● Written request:
Continue the news report on the Silverado settlement after its last sentence.
>> start Text provided
WASHINGTON -- President Bush's son Neil and 10 other former officials of the defunct Silverado Banking, Savings and Loan have tentatively agreed to pay nearly $50 million to settle a lawsuit stemming from the thrift's 1988 failure, an official said Thursday.
Alan Whitney, a spokesman for the Federal Deposit Insurance Corp., which had sued Silverado, said the settlement calls for the defendants to pay the FDIC $26.5 million. Additionally, he said, the FDIC will take over the $23 million Silverado Indemnity Fund. The $49.5 million total is less than a quarter of the $200 million in damages the FDIC had sought in its lawsuit, filed last fall.
Whitney said the settlement was announced in Denver, where Silverado is based, by U.S. District Judge Sherman Finesilver, who also said details of the agreement in principle will be filed at 2 p.m. Friday. Final documents are due June 12, Whitney said.
Bush's lawyer, James Nesland, said his client is obviously relieved.
'He hopes this will put it all behind him. We look at this as the end of a period,' Nesland said.
Bush's involvement in the scandal has been an ongoing embarrassment for his father as well as the Republican Party. Democrats have vowed to make Neil Bush the 'poster child' of the savings and loan scandal.
The agreement involves the 11 former officials of the now defunct Silverado as well as the thrift's former law firm, Sherman and Howard.
The government's suit was filed in Denver last September just days before Neil Bush was to appear before an administrative law judge to defend himself against charges he violated conflict-of-interest laws while serving as Silverado director.
The FDIC claimed the former officers and directors of Silverado breached their fiduciary duty and were grossly negligent in their duties. Douglas Jones, the FDIC's senior deputy general counsel, said at the time, 'Our conclusion is that Silverado was the victim of sophisticated schemes and abuses by insiders and of gross negligence by its directors and outside professionals.'
The suit alleged that former Silverado officers made improper loans and investments that were approved by the directors.
>> end Text provided
>> start Entries supplied
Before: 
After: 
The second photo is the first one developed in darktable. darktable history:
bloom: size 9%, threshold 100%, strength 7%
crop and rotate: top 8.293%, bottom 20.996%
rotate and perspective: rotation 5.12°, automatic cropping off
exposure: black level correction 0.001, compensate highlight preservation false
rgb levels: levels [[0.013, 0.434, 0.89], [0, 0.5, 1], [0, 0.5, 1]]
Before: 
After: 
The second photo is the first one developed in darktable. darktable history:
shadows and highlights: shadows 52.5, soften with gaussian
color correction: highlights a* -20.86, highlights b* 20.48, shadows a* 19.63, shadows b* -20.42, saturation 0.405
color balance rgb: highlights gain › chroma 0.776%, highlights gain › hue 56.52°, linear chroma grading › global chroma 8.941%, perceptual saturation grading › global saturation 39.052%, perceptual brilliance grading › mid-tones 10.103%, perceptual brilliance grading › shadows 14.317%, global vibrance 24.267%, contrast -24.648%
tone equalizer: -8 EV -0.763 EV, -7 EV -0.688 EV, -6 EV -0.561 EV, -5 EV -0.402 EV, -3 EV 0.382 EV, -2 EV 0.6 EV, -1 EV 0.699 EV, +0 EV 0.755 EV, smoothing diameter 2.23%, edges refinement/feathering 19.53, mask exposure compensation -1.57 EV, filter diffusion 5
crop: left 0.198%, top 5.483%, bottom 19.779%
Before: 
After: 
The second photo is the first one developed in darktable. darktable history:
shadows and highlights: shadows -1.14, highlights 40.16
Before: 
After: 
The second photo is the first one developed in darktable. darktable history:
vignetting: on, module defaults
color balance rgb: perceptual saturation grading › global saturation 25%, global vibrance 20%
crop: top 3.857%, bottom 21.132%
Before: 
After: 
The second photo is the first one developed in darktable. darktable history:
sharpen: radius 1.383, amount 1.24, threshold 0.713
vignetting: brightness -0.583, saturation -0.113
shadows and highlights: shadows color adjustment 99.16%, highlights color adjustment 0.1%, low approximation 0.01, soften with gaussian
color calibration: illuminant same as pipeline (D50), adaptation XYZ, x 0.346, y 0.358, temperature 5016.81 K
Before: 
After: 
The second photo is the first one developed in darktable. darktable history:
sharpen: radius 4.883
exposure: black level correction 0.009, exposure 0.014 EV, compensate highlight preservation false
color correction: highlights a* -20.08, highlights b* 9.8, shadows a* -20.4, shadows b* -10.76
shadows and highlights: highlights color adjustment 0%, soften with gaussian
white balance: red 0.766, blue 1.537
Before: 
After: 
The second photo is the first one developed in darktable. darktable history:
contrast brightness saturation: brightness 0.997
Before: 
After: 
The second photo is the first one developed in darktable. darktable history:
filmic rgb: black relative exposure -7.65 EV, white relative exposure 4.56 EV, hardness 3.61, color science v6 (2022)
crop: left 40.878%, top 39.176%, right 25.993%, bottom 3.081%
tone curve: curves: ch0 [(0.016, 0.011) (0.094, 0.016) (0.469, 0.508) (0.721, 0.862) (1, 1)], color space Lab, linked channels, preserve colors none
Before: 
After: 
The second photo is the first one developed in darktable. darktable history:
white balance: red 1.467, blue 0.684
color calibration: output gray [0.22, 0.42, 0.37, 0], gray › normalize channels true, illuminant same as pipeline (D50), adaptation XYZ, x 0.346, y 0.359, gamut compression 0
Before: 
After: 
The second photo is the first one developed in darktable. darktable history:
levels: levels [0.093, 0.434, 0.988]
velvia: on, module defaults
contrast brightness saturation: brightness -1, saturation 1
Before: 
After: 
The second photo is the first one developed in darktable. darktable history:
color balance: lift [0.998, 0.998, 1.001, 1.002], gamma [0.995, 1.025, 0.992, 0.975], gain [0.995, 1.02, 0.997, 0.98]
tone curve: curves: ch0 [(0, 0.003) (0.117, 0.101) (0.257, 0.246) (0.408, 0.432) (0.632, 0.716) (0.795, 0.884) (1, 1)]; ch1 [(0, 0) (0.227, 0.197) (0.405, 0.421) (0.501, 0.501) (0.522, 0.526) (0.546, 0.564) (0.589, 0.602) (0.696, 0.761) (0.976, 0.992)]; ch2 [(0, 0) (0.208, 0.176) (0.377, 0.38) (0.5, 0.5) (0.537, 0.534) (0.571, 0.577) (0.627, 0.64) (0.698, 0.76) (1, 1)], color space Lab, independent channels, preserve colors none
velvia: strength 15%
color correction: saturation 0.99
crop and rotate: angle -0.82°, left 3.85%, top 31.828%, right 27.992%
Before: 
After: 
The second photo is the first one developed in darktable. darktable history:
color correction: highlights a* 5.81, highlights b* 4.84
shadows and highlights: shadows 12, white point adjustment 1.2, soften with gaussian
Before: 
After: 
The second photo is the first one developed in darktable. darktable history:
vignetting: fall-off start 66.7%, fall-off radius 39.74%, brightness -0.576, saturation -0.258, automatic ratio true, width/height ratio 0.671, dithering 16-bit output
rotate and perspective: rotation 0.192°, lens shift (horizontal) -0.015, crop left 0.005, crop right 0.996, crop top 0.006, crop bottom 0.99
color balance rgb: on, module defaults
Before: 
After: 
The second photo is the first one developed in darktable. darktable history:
>> end Entries supplied
● Answer for this exercise:
The suit sought to recover, in Jones's words, 'every available dollar' for the federal deposit insurance fund and taxpayers. Bailing out Silverado is expected to cost taxpayers $1.6 billion.
Silverado collapsed in 1988 and was taken over by government regulators in December of that year, four months after Bush stepped down as a director. Bush, who lives in Denver and is in the oil industry there, joined Silverado's board in 1985.
Bush has maintained he did nothing wrong while serving as a Silverado director. But last month, the Office of Thrift Supervision formally reprimanded Bush for engaging in business deals that presented conflicts of interest.
OTS Director Timothy Ryan said the agency issued a cease-and-desist order in finding that the president's son violated prudent business practices by failing to disclose to fellow S&L directors private business deals he had with people seeking loans from Silverado.
Also named as defendants in the FDIC suit, besides Bush, were Silverado's former chairman and chief executive officer Michael Wise, chief financial officer Robert Lewis, chief operating officer Richard Vandapool and executive vice president Russell Murray.
W. James Metz, who owned 88 percent of Silverado's stock, also was named, along with former board members Florian Barth, Richard Bunchman, Diane Ingels, Marjorie Page and Richard Vitkus.
The Denver law firm of Sherman & Howard was named as a defendant, as was Ronald Jacobs, a partner in the firm who also served on the board of Silverado's holding company.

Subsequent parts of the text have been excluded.